First mentioned in the composer's diary in April 1829, Hensel's Easter Sonata was lost for 150 years. When the manuscript surfaced in 1972, signed "F. Mendelssohn," the work was attributed to Felix Mendelssohn, Hensel's brother. In 2010 Angela Mace Christian confirmed that the handwriting is Fanny Mendelssohn Hensel's, and the work was recorded for the first time in the composer's name in 2012 by Andrea Lam. The manuscript was later acquired by Robert Owen Lehman, who placed it on deposit at the Morgan Library & Museum with the rest of his collection.

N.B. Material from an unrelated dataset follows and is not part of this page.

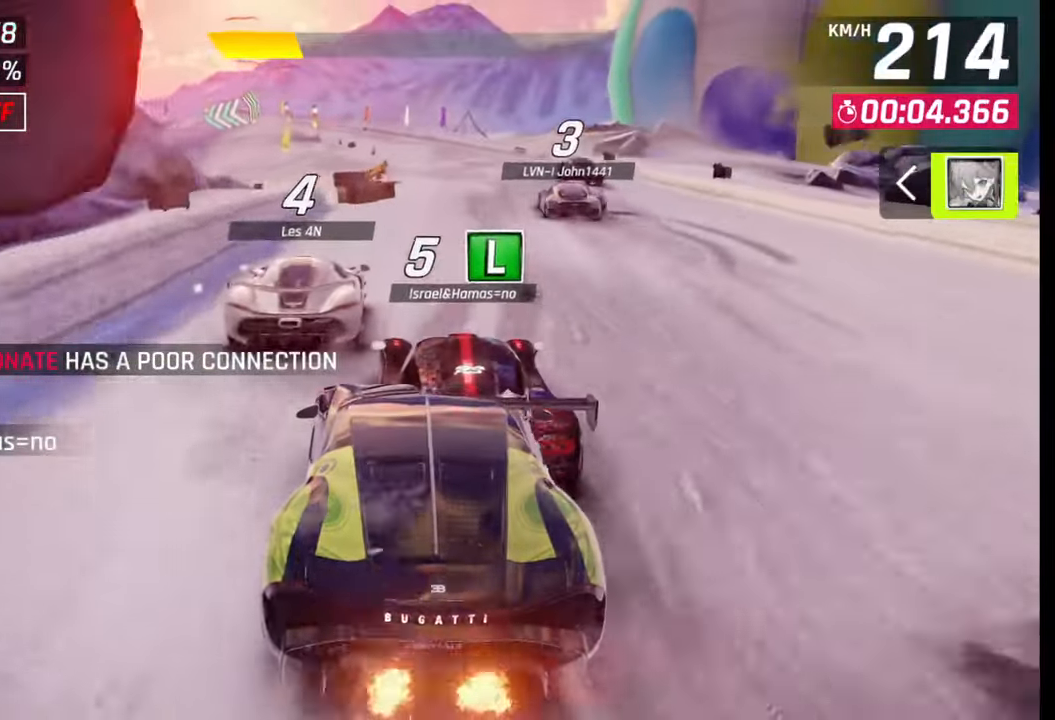
{"buttons": [], "left_stick": "center", "right_stick": "center", "events": [[17, "left_stick", "center"]]}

The first movement, a Beethoven-inspired sonata-allegro in A major, is followed by a movement in a ternary form, with the outer A sections containing prelude-like material, bookending a fugal B section that showcases chromaticism in the tradition of J. S. Bach. A playful, slightly ominous Scherzo leads to the finale, a pianistic tour de force featuring tempestuous tremolo passages perhaps symbolizing the earthquakes from the Passion story and the moment of Christ's death when the Temple's curtain is torn. The sonata culminates in a luminous chorale fantasy on "Christe, du Lamm Gottes," a sixteenth-century Lutheran hymn that both Bach and Felix Mendelssohn also used in their music, reflecting the liturgical season during which Fanny composed her sonata. It was an extraordinary work for a young composer to create, only a year after Beethoven's death.
Piano sonata in A major.
Parts: 1. Allegro assai moderato; 2. Largo e molto espressivo; 3. Scherzo; 4. Allegro con strepito.
Lost for 150 years and found in a book shop in France in 1970. At that time it was attributed to Felix Mendelssohn-Bartholdy (1809-1847). In 2010 the manuscript was examined by Angela Mace Christian who verified that it was in Fanny Mendelssohn's handwriting and determined that it had been cut from her book of compositions. Received its premier under her name on September 7, 2012, by Andrea Lam.
Forms a single gathering with a leaf (pages 101-102) inserted. Includes several pasteovers.